Pada awalnya Mayor Jenderal Mohamad Mangundiprojo diam saja. Namun, begitu mendengar Bupati Sidoarjo dan Mojokerto juga ikut disekap oleh Mayor
Sabaruddin, kesabarannya pun habis. Dia menilai tingkah laku Mayor
Sabaruddin itu sudah kelewat batas dan berbahaya. Bukan saja berbahaya bagi dirinya, melainkan juga berbahaya bagi ketahanan pertahanan garis depan. Sebagai ketua DPRI (Dewan Pertahanan Rakyat Indonesia), Mayor Jenderal Mohamad Mangundiprojo membuat surat perintah penangkapan Mayor
Sabaruddin. Alih-alih, Oleh Mayor
Sabaruddin Surat Perintah itu lalu dibawa ke MBT untuk dilaporkan kepada Letjen Oerip Soemohardjo, yang kemudian menelepon Mayjen Mohamad, meminta agar mencabut kembali perintah penangkapannya. Namun Mayjen Mohammad menjawab, selaku tentara ia memang wajib menaati perintah Pak Oerip selaku atasan, tetapi sebagai ketua DPRI yang bertanggung jawab atas pertahanan Surabaya, ia terpaksa menolak perintah tersebut. Pak Oerip kemudian memerintahkan Mohamad dan Mayor
Sabaruddin agar segera datang ke Yogyakarta guna menjelaskan dan mempertanggungjawabkan tindakannya. Merasa gemas, Mayjen Mohammad langsung berangkat ke Yogyakarta hari itu juga.
Namun, ternyata Mayor
Sabaruddin lebih dulu tiba di markas MBT dengan membawa 11 truk pasukan lengkap. Dengan cerdik, cepat dan rapi, Mayor
Sabaruddin langsung menyebar pasukannya di markas MBT, dan melucuti para penjaganya. Saking hebat dan kompaknya pasukan Mayor
Sabaruddin, Jenderal Soedirman dan Letjen Oerip Soemohardjo yang sedang mengikuti rapat dengan para staff nya tidak menyadari kalau markas MBT sedang di take over oleh pasukan Mayor
Sabaruddin. Mayjen Mohammad yang baru datang dan sedang menunggu giliran untuk menghadap, dihampiri oleh 3 anak buah Mayor
Sabaruddin. Sempat menolak untuk angkat tangan ketika ditodong anak buah Mayor
Sabaruddin, Mayjen Mohammad dikeroyok serta dipukuli. Ketika sudah tidak berdaya, dia dimasukkan kedalam salah satu truk, dan dengan rapi pasukan Mayor
Sabaruddin meninggalkan markas MBT, disaksikan ajudan dan para pengawal Mayjen Mohammad yang tidak berdaya karena sudah dilucuti juga.

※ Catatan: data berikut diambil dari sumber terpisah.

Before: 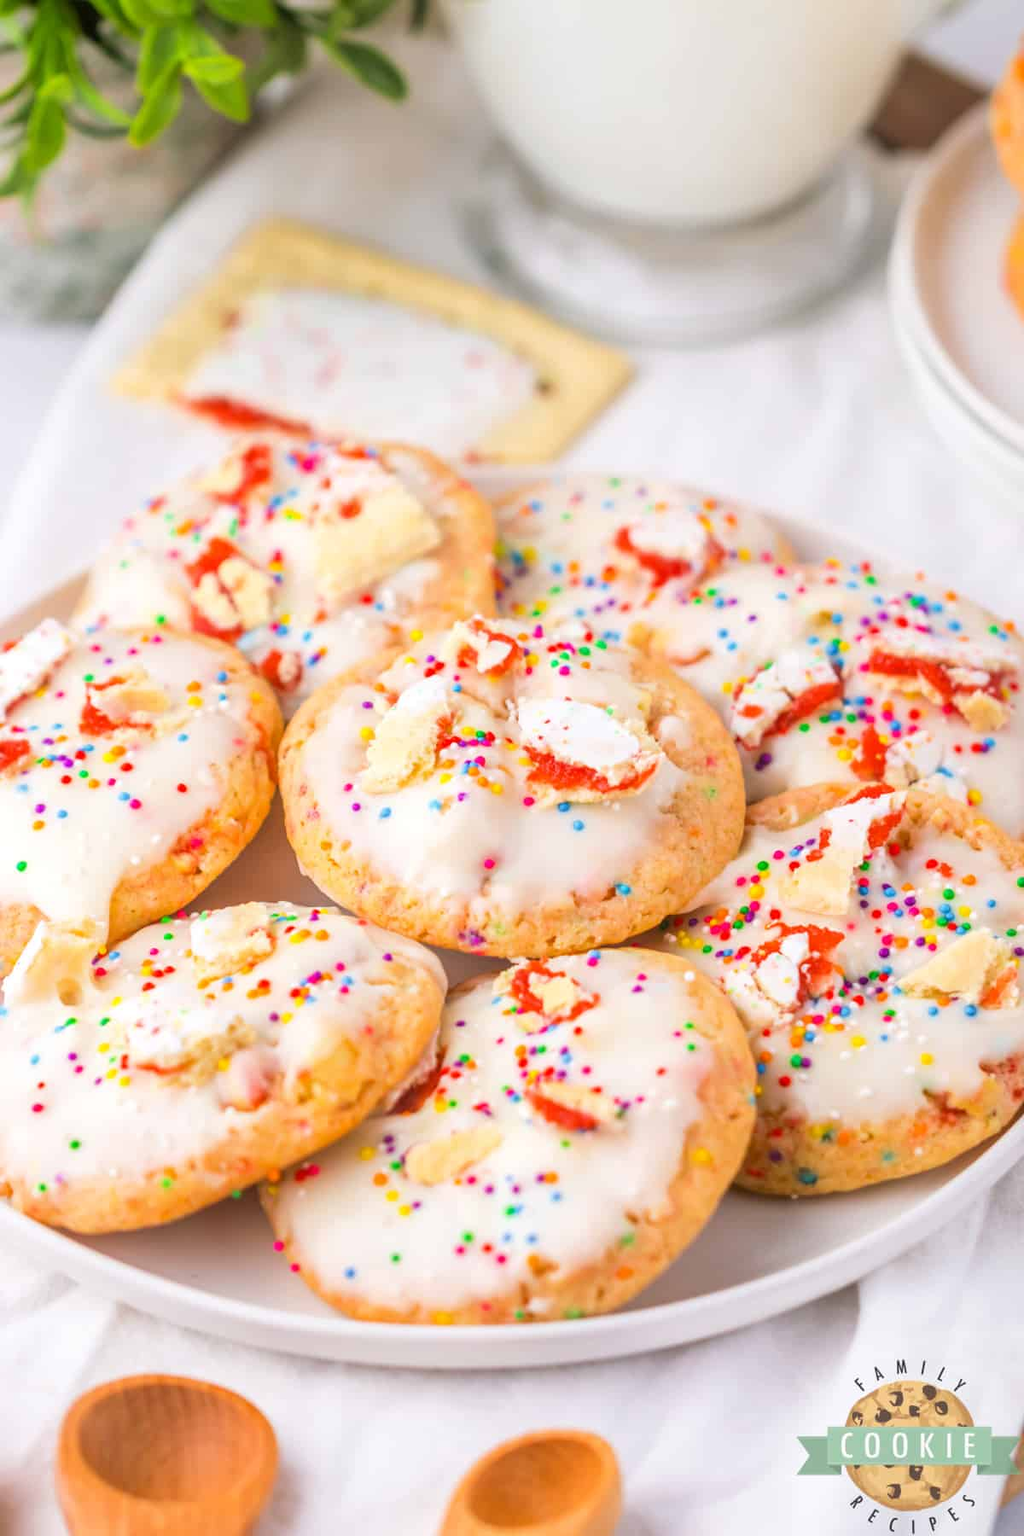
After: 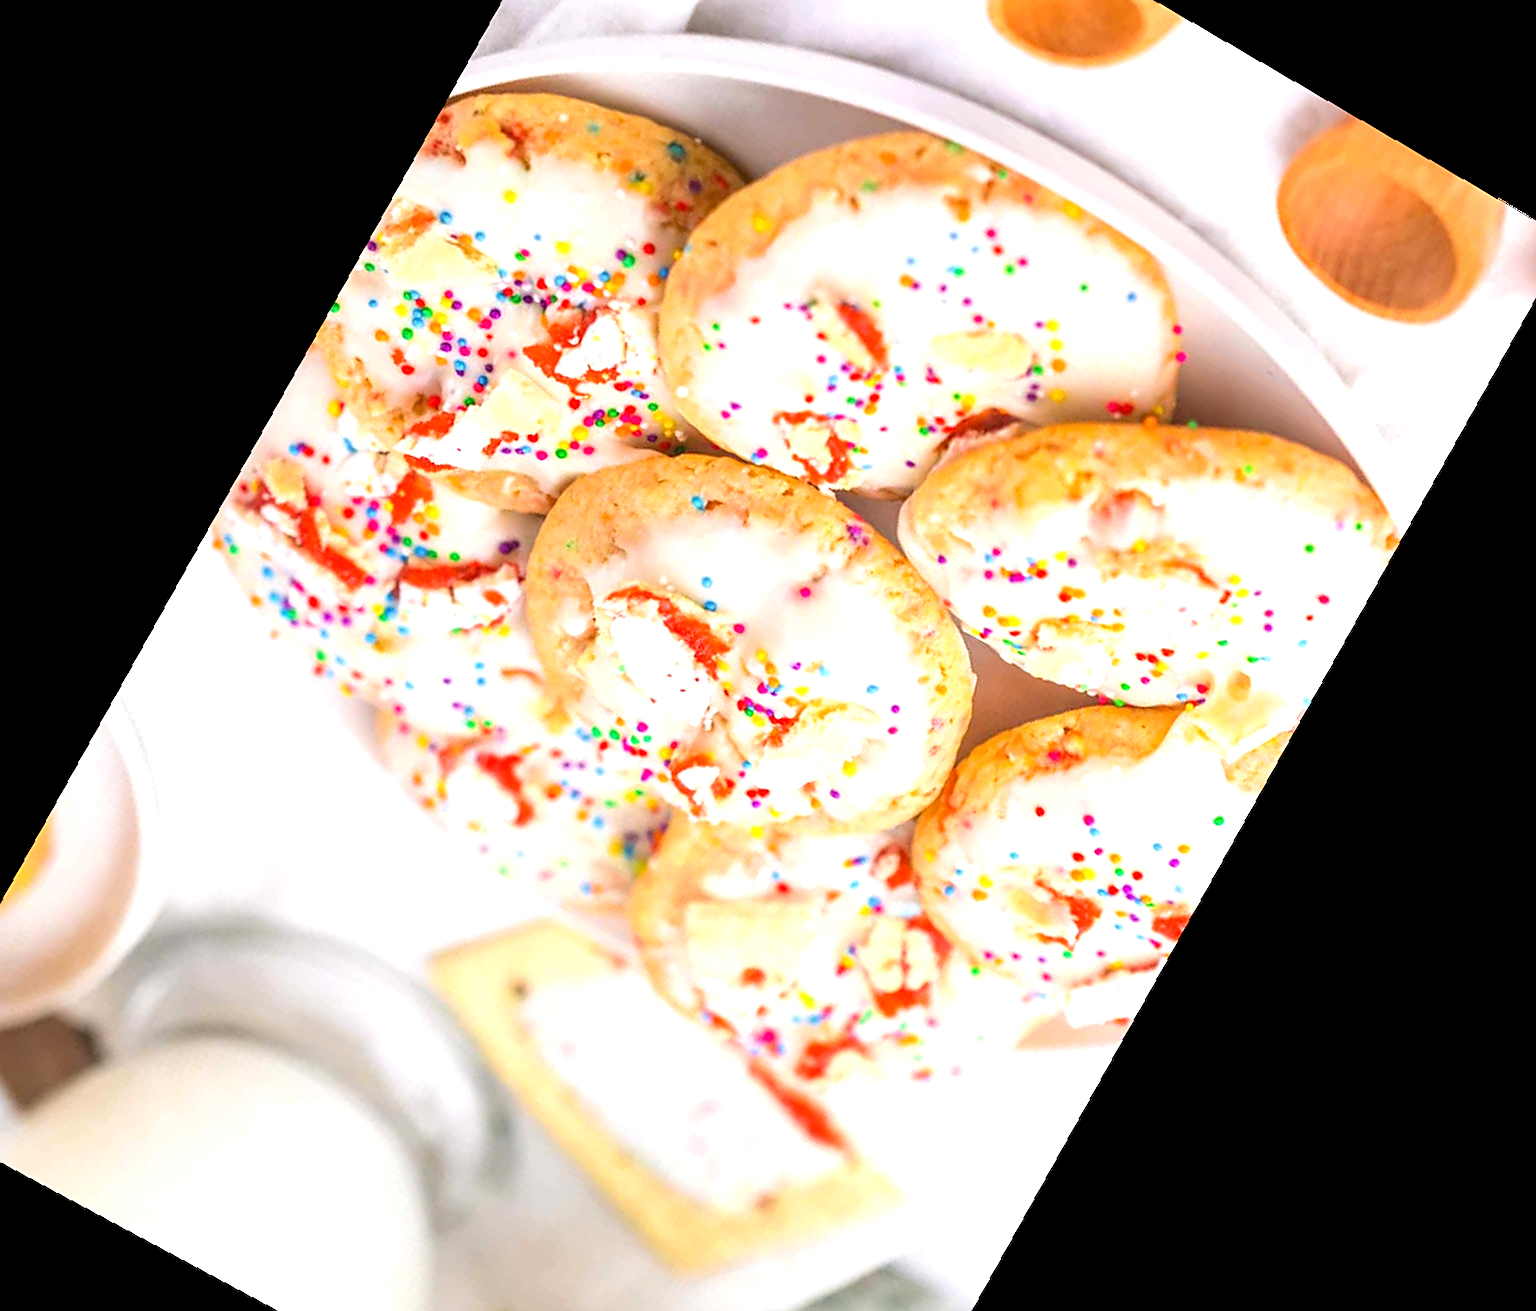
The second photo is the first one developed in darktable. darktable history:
rotate and perspective: rotation -2.22°, lens shift (horizontal) -0.022, automatic cropping off
sharpen: on, module defaults
crop and rotate: angle 148.68°, left 9.111%, top 15.603%, right 4.588%, bottom 17.041%
exposure: black level correction 0.001, exposure 0.5 EV, compensate exposure bias true, compensate highlight preservation false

Letjen Oerip Soemohardjo dan para perwira yang lain baru menyadari akan kejadian penculikan ini, ketika ada letusan senjata beberapa kali, yang bahkan salah satunya nyaris mengenai Jenderal Soedirman, yang secara sigap langsung tiarap. Ketika situasi reda, para perwira berlarian menuju halaman depan MBT, tetapi pasukan Mayor
Sabaruddin sudah keburu pergi.
Operasi Pembebasan
Berita penculikan di markas MBT ini sampai di telinga Presiden Soekarno, dia langsung menugaskan TKR Divisi VI pimpinan Kolonel Soediro, yang kebetulan kawan karib Mayjen Mohammad, untuk memimpin operasi pembebasannya. Kolonel Soediro memerintahkan Resimen Madiun (pimpinan Letkol Sumantri) dan Resimen Kediri (pimpinan Letkol Surachmad) mencegat konvoi Mayor
Sabaruddin. Sumantri di Madiun memerintahkan Kapten Rukminto, kepala staf resimen, untuk melakukan pencegatan di Ngawi. Pencegatan pertama di Ngawi gagal. Mayor
Sabaruddin tidak mau distop, sedang Kapten Rukminto yang hanya membawa pasukan kawal kecil tidak mau mengambil risiko berkonfrontasi langsung dengan Mayor
Sabaruddin. Memperoleh laporan kegagalan tadi, Letkol Sumantri kemudian menelepon peleton yang bertugas menjaga gudang mesiu di Saradan, agar melakukan pencegatan. Tetapi ketika mereka menghadang, ternyata konvoi Mayor
Sabaruddin telah lewat. Soemarsono yang memperoleh berita serupa juga menyiap-siagakan pasukan Pesindo dan bermaksud mencegat Mayor
Sabaruddin di Madiun, tetapi mereka kecele, karena Mayor
Sabaruddin tak lewat Madiun. Resimen Surachmad memperoleh tugas melakukan pencegatan di Kediri dan Kertosono, masing-masing dengan kekuatan 1 kompi. Mereka menyusun stelling di sekitar jembatan Kali Brantas di kedua kota tersebut. Pasukan Letkol Surachmad lah yang pada akhirnya berhasil mencegat konvoi Mayor
Sabaruddin di jembatan Kertosono. Pasukan Surachmad yang melakukan pencegatan itu adalah kompi Polisi Tentara pimpinan Kapten Heri Harsono. Kolonel Soediro juga turut terjun langsung dalam operasi penghadangan tersebut.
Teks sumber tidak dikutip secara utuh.